Sieben Jahre Pause sind im Pop mehrere Ewigkeiten, umso größer ist die Freude, dass das Multitalent PeterLicht nun wieder ein schnödes Popalbum im Köcher hat. Es heißt »Wenn wir alle anders sind« und startet mit »Chipslied«, einem dezent in Richtung Reggae schielenden, verspäteten Sommerhit, der sogleich seine eigenwillige Songtextproduktion vergegenwärtigt. Nicht der letzte gerodete Baum, sondern die letzte verdrückte Knabberware (Chips, Flips) wird u. a. den Untergang der Menschheit besiegeln! Nach dem mellow »Candy Käsemann« mit den vielen Problemen wagt sich PeterLicht an eine Neudeutung von »Die Internationale« heran. »Emotionale/Hört die Signale!« entfaltet auf düsterem Soundteppich des Pianos die geballte Sprachkunst des PeterLicht: »Emotionale, auf zum letzten Verzicht! Die hinterfotzigen Systeme kommen jetzt ans Licht« – ein Kampflied der anderen Art. Da sind Statements, die trotz der Kunstsprache klar Stellung beziehen, wie man sie sich im zeitgenössischen Pop öfter wünschen würde. Mehr geradeaus als potenzieller Hit prescht »Menschen« nach vorn in Gefilde des Zwischenmenschlichen, in dem PeterLicht erstmals den derweil im Mainstreampop inflationär eingesetzten Autotune-Effekt setzt. Autotune kommt in der zweiten Hälfte des Albums nicht zu knapp zum Zug, was den Stücken aber gar nicht schlecht zu Gesicht steht. Er selbst sieht im Autotune »eine Parallele zu sozialen Netzwerken«. Filter bei Fotos seien so etwas wie »visueller Autotune«.
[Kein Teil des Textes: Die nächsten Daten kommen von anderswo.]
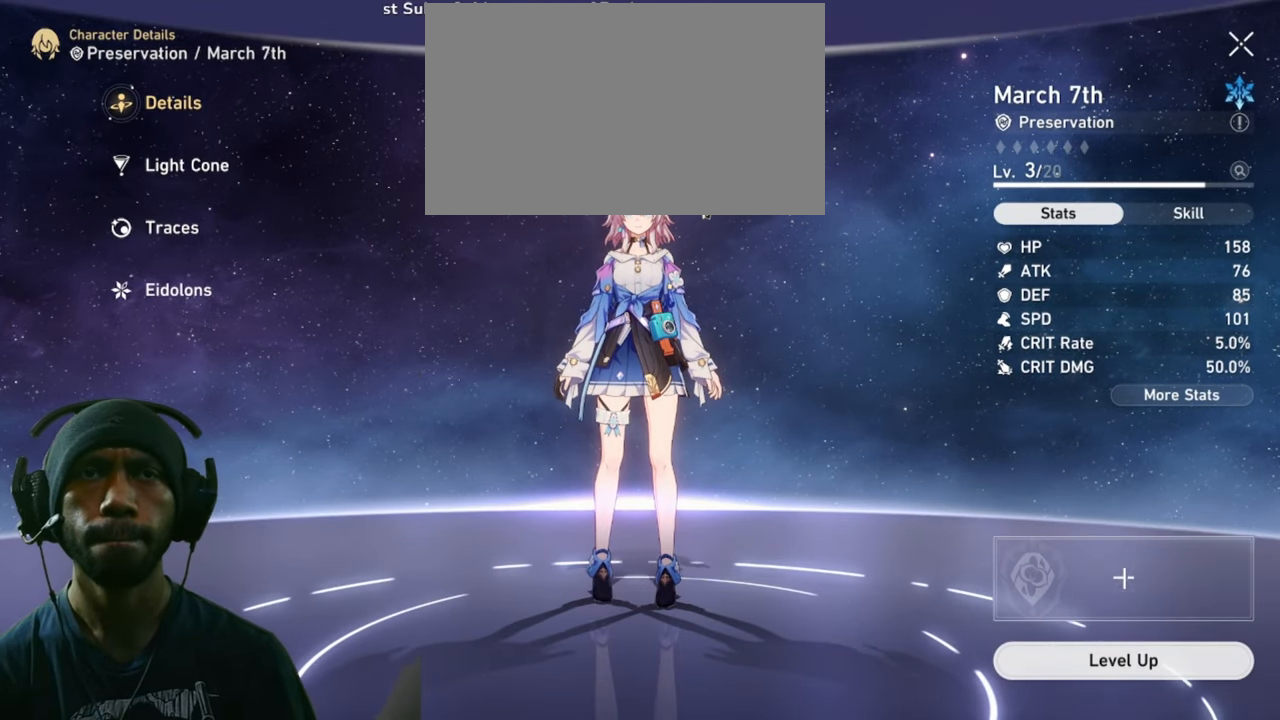
{"keys": [], "mouse": [], "events": []}
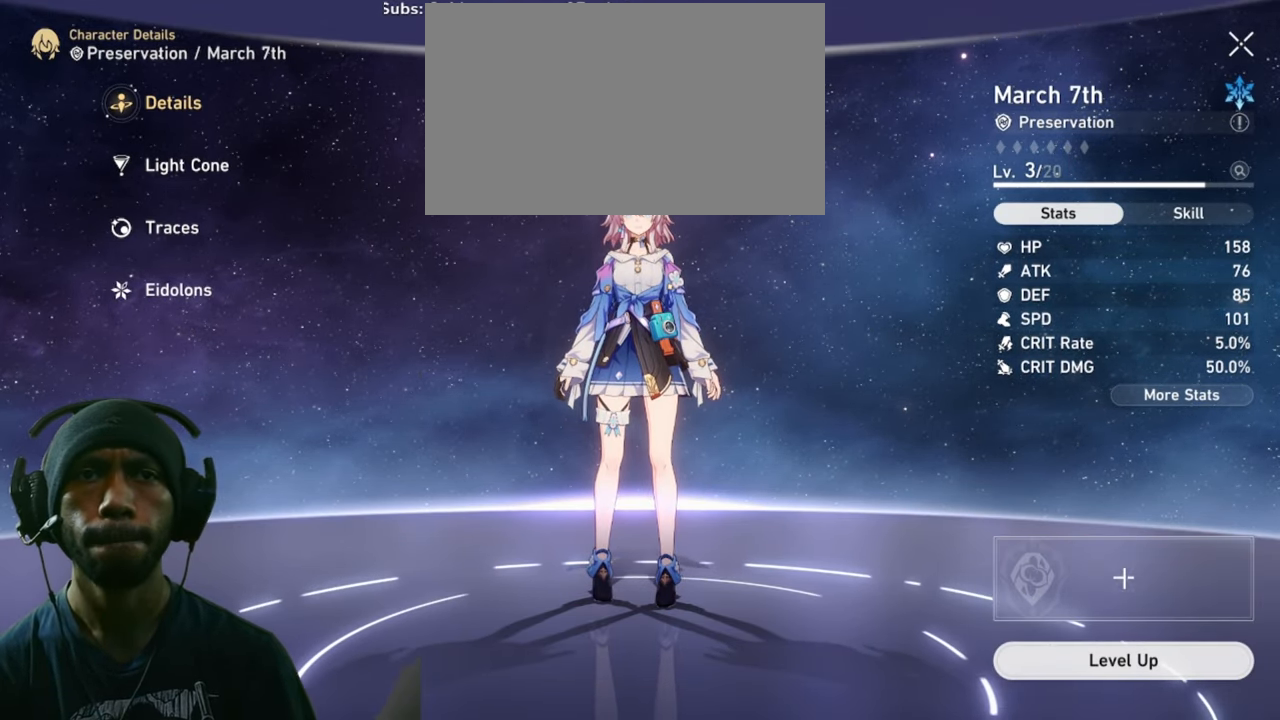
{"keys": [], "mouse": [], "events": [[301, "mouse_left", "down"], [434, "mouse_left", "up"]]}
Bei einem Freiberufler wie PeterLicht drängt sich ein Song über die Einnahmesituation (»Das Konto«) geradezu auf. Der Song kommt trotzdem heiter daher und kann als Kritik an den immer prekärer werdenden Arbeitsverhältnissen sehr vieler Menschen gelesen werden. Tief in den Autotune-Topf (Falsett!) greift das »Umentscheidungslied«, das discoid immerhin das Eingestehen von Fehlern thematisiert, was nicht (mehr) selbstverständlich ist. Der Bezug zum Albumtitel offenbart sich im »Liebeslied von unten/Optionslied«: »Ich liebe dich / insbesondere die Option auf deine Veränderung / Ich liebe mich / insbesondere die Option auf die in mir liegende Veränderung (…) / Wenn wir alle anders sind«. Nebenbei wird die auch relativierende Funktion des Wortes »eigentlich« entlarvt. Die eventuell bessere Option liegt im Zeitalter der Totalvernetzung immer nur ein paar Klicks entfernt. Aus dem Rahmen der tiefsinnigen, teils absurden, schaumgebremsten Heiterkeit fallen zwei Stücke: Das dunkelgraue »Die Nacht«, das im kargen Soundkleid wie Reinhard Mey klingt (was nicht die schlechteste Referenz ist), wäre dieser instrumental in der Gegenwart angekommen. »Letzte Tote des großen Krieges« versprüht gar ein wenig Düsternis (»Die letzten Krieger des großen Krieges / Starben mit ihren letzten Worten / Was sie wollten und was nicht«) und ungebrochene Ernsthaftigkeit, was PeterLicht auch gut ansteht. Angenehm an seiner Kritik an Politik und Gesellschaft ist, dass er sich nie als Außenstehender, sondern immer mindestens als teilnehmender Beobachter begreift, der auf platte Anklage verzichtet.